Sunday 17 May 2015

Yang Memanggilmu Pulang


Lalu, malam itu saat aku duduk di antara bising obrolan lautan manusia yang berusaha ditenangkan alunan musik klasik – yang akhirnya mengalah juga – aku mendapati seorang anak kecil lucu berkuncir dua, duduk di hadapan Ibunya. Keduanya tidak saling bercengrama – yang satu asyik dengan ponsel layar sentuh keluaran terbaru, satunya lagi bermain game dari tabletnya. Aku menyesatkan pandang di antara lalu lalang orang, aku teringat Ibu di rumah dengan kampung halamannya. Dulu, aku kecil selalu duduk di pangkuan Ibu, memain-mainkan dress batik yang sering Ibu kenakan, menarik-narik rok selutut bermotif bunga yang kerap Ibu pakai dulu, dan berceloteh tentang apa saja. 
Aku tahu kamu akan bosan ketika aku membahas sore. Berpikir apakah sekali lagi aku akan mengajakmu meniti gelisah hati, tapi tidak. Ada sore lain yang ingin kubagikan denganmu. Tentang sepotong sore bagi aku yang dulu, si anak kecil lugu dan jelek berkuncir kuda.
Sore, ialah waktu kamu bisa bersenang-senang, keluar dari rumah menuju taman bermain di kompleks perumahan sebelah, mencoba ayunan, perosotan, timbangan dan tertawa karena hal-hal bodoh. Membeli jajanan di pinggir jalan yang khas; kembang gula berwarna merah muda, permen warna-warni berbagai bentuk, dan panganan yang dijual di gerobak lainnya. Setelahnya, kamu duduk di rerumputan hijau bersama teman sepermainanmu, mengobrol banyak hal seolah-olah paling tahu tentang dunia. Bermimpi suatu waktu kamu bisa terbang – dan itu benar terjadi, kamu menaiki sepeda keranjangmu, berkeliling di suatu lapangan yang luas, mengayuhnya dengan kencang, dan beradu siapa yang bisa benar-benar melepas setang sepeda dan terbang.
Kamu tak pernah tahu seperti apa warna sore, bagimu bukan seperti apa yang dikatakan orang dewasa tentang senja yang sewarna lebam – menjingga dan remang oranye yang membuat hati diterungku kenangan yang entah seperti apa kejamnya. Bagimu, sore tak bisa terkata karena terlalu banyak warna. Bahkan ketika kamu bertengkar dengan teman mainmu hanya karena soal mainan barunya yang tak ingin dibagi. Kamu menangis, dan datang teman lainnya yang memelukmu dengan erat dan bebasnya. Esoknya, kalian bermain bersama lagi. Berbagi kembali. Kamu menjadi pangeran, dan aku menjadi putri. Kita beranggapan ada di kastil yang kita lihat pada kartun-kartun yang menawarkan keyakinan pada keajaiban.
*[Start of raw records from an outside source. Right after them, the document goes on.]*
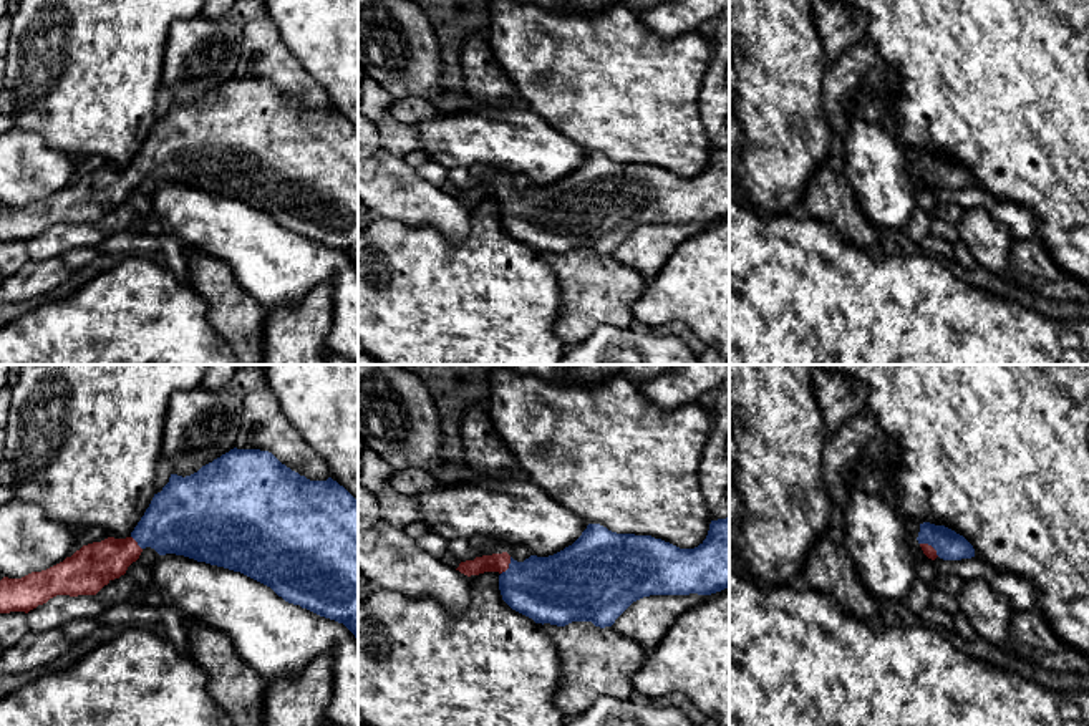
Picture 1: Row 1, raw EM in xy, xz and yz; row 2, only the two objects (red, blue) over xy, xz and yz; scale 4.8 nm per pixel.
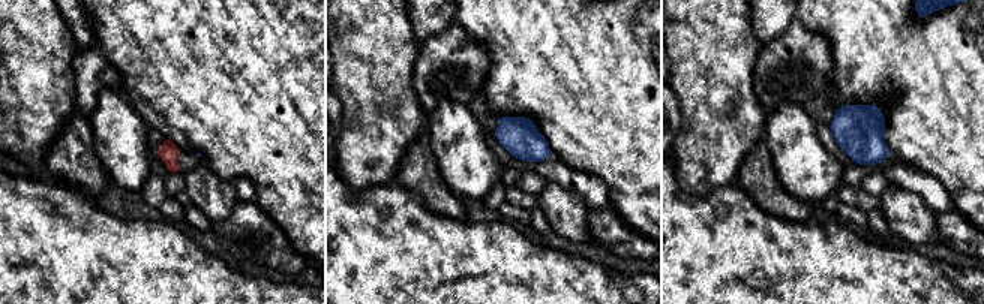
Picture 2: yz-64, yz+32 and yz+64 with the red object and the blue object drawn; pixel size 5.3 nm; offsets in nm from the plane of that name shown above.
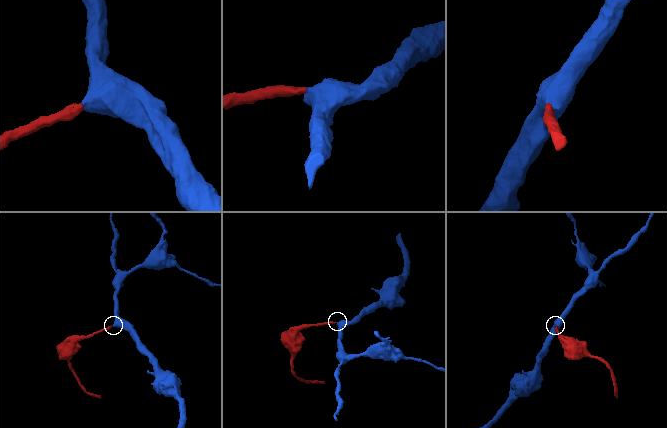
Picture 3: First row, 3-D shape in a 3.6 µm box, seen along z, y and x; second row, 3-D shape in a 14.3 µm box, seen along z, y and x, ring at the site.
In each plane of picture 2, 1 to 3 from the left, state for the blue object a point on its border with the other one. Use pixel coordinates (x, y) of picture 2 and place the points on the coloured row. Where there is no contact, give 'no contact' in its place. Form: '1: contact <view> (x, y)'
1: no contact
2: no contact
3: no contact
Kamu tidak mencemaskan apa yang akan terjadi esok hari dan memikirkan apa yang tertinggal kemarin – kamu hanya butuh bermain dan main. Karena hidupmu untuk tertawa, tersenyum, dan bersama dengan orang-orang yang membuatmu terus seperti itu.
Kamu tak tahu, sore ini saat aku memandangi langit sore yang sebentar lagi luruh menjadi malam, ingin sekali lagi aku keluar rumah tanpa memusingkan kapan tenggat waktu terakhir pengumpulan tugasku, apakah aku sudah melakukan yang terbaik kemarin untuk proyek ke depannya, mungkinkan matahari terbenam itu nantinya tidak membuatku teringat pada seseorang, dan lain-lainnya. Nyatanya, aku melangkah keluar rumah dan tetap dihajar banyak hal. Aku rindu menjadi anak kecil sekali lagi – terkadang, dalam mimpiku, aku menjelma aku yang dulu, tiap pukul empat sore, mengayuh sepeda mencari teman-teman untuk bermain batu, kartu, gelembung udara, atau sekadar duduk bersama menikmati Bumi berotasi perlahan.
Aku – kita tak mungkin kembali ke masa itu, tapi setidaknya aku, kamu, dan kita, tidak berusaha membunuh anak kecil dalam diri kita.